TRAMA
Un professore universitario di Diritto, un quarantenne affascinante, intelligente, ironico, socialmente e professionalmente affermato, vive un’esistenza al riparo dalle intemperie della realtà. Ma qualcuno lo segue…
RECENSIONI
Emidio Greco, regista atipico nel panorama del nostro cinema (fino al 2002 aveva la media di un lungometraggio a decennio), torna sugli schermi con quest’opera, da lui scritta e diretta, a trentatré anni dal debutto (il bellissimo L’invenzione di Morel) e appena (è il caso di dirlo) cinque da Il consiglio d’Egitto. L’Uomo Privato siede sul divano del suo tronfio salotto, sugge la sigaretta, quasi ibernato in una fissità hopperiana: ha tagliato fuori dal suo mondo la realtà, sta difendendo la sua vita con le unghie e con i denti dalle interferenze degli altri, dalla loro volgarità e i loro problemi. Egli raccoglie dall’esterno quello che basta a fargli ottenere soddisfazione, senza la controindicazione di un legame, di un vincolo, di una qualsivoglia dipendenza, fosse sentimentale, sessuale, economica, culturale. L’Uomo Privato ha usato i privilegi della sua classe (un padre professore universitario come lui, ricco e rinchiuso, alla stregua del figlio, in un eremo dorato) per preservarsi dai mali del mondo, un mondo al quale oppone il suo fermo, inincrinabile rifiuto, un mondo che è fatuo o rapace, morbosamente curioso o semplicemente succube del suo fascino altero. Ma un giovane lo pedina, lo studia, ne è evidentemente ossessionato. Il suicidio del pedinatore fa saltare in aria le barricate: l’Uomo Privato si trova di fronte alla sua vita, condensata in un cd-rom, e quello che vede non gli piace per niente, accorgendosi per la prima volta della siderale distanza che lo separa dagli altri. Nella Villa della Regina, immersa nell’esclusività altoborghese della collina torinese, si celebra un rito di Pochi (pare una variazione buonista di quello kubrickiano di Eyes wide shut) che fingono di interessarsi di Tutti; è l’ulteriore esperienza, dopo una autoimposta immersione nel mondo notturno dei suoi studenti, che serve a vincere definitivamente le sue resistenze. Il salotto della sua abitazione non è più il provvidenziale riparo di un tempo, cambiarne l’illuminazione non lo fa apparire più rassicurante di quel che è. Qualcosa è cambiato per l’Uomo Privato: la realtà forse (lo) ha vinto.
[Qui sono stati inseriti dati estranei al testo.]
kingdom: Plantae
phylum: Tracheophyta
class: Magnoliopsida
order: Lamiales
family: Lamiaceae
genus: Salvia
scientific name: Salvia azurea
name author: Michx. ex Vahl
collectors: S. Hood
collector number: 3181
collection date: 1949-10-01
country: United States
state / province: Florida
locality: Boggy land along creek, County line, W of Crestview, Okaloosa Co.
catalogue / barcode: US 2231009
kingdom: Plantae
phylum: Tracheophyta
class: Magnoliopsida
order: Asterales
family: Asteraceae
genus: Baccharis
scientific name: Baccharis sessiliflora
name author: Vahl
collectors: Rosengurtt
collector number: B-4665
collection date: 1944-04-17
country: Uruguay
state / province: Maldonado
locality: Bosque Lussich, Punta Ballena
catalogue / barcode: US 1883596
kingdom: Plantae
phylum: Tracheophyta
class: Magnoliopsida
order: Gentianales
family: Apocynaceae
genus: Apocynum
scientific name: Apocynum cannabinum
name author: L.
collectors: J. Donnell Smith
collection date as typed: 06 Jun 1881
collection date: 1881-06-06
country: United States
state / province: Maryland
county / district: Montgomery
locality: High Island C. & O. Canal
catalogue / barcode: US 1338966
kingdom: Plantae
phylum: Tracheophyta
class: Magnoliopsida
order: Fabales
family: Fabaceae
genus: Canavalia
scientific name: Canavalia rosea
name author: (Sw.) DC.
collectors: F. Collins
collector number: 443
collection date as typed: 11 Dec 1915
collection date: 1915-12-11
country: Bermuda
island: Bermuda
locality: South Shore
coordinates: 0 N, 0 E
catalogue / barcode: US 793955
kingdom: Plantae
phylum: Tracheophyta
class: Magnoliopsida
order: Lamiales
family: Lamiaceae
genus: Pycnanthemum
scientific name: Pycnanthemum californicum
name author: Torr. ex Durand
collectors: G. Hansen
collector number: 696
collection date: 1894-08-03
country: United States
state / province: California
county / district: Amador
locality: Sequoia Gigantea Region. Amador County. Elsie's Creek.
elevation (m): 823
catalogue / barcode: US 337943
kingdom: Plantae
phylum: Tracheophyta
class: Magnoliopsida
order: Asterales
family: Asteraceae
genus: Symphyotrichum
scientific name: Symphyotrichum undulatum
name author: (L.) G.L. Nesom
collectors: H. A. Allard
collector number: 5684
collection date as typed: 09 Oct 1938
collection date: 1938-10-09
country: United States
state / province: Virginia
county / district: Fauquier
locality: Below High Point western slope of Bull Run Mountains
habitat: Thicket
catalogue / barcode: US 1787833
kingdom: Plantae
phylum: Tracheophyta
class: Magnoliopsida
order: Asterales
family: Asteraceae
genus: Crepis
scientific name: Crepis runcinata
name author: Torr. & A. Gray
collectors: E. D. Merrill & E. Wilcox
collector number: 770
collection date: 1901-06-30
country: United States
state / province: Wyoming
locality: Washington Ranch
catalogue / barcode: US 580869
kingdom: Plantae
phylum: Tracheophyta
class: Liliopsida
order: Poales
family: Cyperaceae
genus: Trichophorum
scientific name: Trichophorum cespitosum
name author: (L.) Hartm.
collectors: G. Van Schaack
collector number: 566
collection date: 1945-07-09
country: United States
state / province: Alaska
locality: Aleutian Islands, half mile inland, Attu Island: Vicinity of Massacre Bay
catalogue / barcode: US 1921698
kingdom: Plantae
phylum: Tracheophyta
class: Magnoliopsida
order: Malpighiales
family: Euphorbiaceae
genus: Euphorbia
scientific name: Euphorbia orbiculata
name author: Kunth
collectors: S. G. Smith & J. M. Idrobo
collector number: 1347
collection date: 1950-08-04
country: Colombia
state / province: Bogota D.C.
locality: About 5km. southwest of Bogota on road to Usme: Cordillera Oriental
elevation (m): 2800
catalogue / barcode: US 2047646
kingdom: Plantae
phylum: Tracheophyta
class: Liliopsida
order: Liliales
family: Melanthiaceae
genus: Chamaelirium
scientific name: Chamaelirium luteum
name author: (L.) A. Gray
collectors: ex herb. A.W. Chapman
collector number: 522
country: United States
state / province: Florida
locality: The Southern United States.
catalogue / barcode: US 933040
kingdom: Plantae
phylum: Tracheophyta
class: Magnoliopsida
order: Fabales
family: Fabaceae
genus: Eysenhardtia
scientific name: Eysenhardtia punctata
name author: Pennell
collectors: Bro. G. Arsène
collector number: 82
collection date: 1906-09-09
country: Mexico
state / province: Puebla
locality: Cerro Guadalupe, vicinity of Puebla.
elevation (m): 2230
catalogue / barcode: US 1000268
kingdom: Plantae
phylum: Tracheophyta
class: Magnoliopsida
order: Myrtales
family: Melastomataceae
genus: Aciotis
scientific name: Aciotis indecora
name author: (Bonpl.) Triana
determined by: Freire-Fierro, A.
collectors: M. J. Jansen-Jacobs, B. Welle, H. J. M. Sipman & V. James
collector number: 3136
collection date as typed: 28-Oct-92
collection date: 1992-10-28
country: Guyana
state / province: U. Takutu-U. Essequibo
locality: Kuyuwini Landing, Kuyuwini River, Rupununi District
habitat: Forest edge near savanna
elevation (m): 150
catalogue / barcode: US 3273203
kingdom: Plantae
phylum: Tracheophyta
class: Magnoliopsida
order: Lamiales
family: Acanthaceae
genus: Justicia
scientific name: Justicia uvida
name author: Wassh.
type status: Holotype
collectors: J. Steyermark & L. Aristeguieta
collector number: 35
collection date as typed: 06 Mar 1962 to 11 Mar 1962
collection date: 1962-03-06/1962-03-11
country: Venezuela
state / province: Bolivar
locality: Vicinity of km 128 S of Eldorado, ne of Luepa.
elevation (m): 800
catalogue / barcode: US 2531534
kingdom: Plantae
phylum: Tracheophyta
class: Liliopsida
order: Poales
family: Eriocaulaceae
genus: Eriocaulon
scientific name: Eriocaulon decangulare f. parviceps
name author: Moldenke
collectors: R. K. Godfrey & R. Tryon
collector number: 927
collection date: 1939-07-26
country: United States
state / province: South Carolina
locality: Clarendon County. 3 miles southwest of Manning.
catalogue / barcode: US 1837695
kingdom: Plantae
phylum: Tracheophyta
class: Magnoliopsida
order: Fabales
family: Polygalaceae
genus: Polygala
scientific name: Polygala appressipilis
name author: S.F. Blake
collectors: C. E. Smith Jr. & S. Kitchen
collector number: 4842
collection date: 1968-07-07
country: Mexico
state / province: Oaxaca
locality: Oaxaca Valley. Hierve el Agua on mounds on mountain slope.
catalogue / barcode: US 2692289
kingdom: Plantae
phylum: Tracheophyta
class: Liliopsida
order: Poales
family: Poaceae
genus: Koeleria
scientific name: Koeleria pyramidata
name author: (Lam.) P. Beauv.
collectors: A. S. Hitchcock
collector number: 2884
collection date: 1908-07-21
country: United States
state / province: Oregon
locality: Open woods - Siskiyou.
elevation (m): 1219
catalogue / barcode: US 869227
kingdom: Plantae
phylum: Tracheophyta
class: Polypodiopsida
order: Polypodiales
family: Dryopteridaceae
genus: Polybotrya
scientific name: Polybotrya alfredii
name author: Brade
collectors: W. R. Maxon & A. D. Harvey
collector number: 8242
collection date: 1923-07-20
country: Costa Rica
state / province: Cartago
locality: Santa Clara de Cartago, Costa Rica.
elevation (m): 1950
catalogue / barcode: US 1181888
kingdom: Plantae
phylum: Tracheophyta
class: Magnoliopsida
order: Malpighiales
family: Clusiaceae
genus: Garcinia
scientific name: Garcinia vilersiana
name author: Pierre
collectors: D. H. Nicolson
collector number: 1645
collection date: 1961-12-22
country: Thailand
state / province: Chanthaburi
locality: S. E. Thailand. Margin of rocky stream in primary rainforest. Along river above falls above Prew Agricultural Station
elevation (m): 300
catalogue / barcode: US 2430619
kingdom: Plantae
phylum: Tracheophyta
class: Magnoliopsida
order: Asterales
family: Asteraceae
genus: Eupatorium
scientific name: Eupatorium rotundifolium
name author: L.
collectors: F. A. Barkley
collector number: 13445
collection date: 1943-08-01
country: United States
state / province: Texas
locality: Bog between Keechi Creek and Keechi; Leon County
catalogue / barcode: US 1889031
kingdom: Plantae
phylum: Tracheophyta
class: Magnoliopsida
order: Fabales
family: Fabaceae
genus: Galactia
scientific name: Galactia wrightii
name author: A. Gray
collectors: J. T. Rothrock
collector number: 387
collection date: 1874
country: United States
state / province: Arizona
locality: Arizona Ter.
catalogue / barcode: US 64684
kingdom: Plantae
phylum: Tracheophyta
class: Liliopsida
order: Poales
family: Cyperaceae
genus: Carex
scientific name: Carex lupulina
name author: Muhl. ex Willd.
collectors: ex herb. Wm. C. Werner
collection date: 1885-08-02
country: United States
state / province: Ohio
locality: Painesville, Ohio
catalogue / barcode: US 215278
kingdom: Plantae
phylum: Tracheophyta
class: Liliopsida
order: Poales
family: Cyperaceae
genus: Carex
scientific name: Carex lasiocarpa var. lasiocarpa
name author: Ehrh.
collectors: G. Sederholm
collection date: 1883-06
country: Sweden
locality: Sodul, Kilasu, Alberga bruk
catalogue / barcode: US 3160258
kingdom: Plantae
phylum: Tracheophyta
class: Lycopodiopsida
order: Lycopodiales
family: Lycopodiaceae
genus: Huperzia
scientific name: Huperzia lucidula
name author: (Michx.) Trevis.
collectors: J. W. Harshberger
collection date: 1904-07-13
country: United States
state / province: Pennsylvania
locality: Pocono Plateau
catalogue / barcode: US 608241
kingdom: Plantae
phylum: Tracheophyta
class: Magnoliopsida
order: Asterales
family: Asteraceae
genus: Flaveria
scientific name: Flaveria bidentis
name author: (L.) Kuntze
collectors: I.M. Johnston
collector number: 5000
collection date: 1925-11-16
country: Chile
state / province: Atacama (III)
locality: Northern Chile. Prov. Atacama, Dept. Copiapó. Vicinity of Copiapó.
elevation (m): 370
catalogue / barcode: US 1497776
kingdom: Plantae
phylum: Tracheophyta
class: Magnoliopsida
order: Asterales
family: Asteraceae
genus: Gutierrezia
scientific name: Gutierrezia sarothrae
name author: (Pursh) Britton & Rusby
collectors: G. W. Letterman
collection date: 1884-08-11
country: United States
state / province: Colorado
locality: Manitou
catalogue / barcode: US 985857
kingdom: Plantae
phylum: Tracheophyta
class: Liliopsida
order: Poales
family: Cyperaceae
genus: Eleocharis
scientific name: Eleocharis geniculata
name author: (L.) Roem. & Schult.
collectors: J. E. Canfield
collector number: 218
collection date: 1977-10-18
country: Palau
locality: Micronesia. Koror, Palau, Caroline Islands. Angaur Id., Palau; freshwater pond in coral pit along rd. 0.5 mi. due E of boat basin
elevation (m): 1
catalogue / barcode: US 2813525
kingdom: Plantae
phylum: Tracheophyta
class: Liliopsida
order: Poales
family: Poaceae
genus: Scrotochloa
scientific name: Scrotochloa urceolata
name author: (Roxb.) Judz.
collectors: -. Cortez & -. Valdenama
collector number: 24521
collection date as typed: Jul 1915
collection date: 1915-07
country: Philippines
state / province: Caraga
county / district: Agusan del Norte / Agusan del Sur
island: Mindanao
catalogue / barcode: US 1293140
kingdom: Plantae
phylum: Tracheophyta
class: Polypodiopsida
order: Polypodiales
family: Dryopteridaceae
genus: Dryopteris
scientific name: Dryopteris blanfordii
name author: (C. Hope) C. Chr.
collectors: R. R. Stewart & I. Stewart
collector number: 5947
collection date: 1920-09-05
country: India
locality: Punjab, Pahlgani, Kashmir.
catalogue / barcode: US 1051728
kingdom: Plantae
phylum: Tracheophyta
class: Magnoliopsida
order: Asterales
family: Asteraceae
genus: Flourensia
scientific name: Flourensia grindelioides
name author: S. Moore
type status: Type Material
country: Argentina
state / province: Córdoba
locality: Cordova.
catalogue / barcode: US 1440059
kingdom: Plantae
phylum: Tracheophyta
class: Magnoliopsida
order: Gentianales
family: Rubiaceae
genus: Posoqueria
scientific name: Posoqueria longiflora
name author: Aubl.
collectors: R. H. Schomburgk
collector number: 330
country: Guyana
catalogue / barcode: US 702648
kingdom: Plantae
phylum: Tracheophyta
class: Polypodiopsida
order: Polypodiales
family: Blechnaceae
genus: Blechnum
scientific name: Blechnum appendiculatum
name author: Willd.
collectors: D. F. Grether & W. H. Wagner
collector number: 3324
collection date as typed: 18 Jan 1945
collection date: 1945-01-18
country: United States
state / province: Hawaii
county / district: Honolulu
Affascinante nei suoi presupposti, interessante anche nello sviluppo (il presente: una donna abbandonata senza apparente motivo; il passato: una donna che testimonia di un cambiamento senza rendercene le ragioni), con accorti contrappunti costituiti da incontri più o meno cruciali, egualmente volti a restituirci una sfumatura del personaggio e del suo percorso interiore, il film, che conferma i toni raggelati che sono la cifra dell’autore, zoppica nello svolgimento dei nodi e nell’esposizione narrativa, benché la scelta del regista, determinato nella rischiosa resa della vacuità degli ambienti attraverso un vacuo registro, sia condotta coerentemente dall’inizio alla fine. I dialoghi, studiatamente diretti a dare la misura del vuoto e del disinteresse dell’Uomo Privato per le situazioni che lo circondano, dicono (giustamente) nulla ma giocano su questo nulla con un’insistenza compiaciuta che sottrae efficacia alla messinscena; le situazioni descrivono fin troppo puntualmente (e quindi scontatamente) la scelta esistenziale del protagonista (le lezioni di diritto sono specchi didascalici puntati sulle sue motivazioni interiori), la scena onirica è pedante sottolineatura, nota stonata su una partitura fino a quel punto correttamente veristica. Non aiutano le interpretazioni che, su una sceneggiatura di artificiosa benché misurata effettistica, pericolosamente (benché coscientemente) in bilico sul filo del ridicolo, dovrebbero fornire un appoggio decisivo ma che richiederebbero, di rimando, attori di ben altra caratura; due per tutti: Vanessa Gravina, giornalista in carriera, sciorina il suo bollettino mondano, azzeccato nella sostanza e nella forma, con un ventaglio sconclusionato di toni di rara cagneria; la disperazione di Myriam Catania, tutta strilletti e isterismi di maniera, non ci convince neanche per un istante. Salva la baracca una Mariangela D’Abbraccio che dice la vanità del suo personaggio con poche, azzeccate espressioni e la sciccheria vecchio stampo della Spaack, evidentemente a suo agio in una parte che sembra le sia stata cucita addosso. Tommaso Ragno traduce facilmente il gelo del protagonista con una fissità da fotoromanzo a suo modo seducente.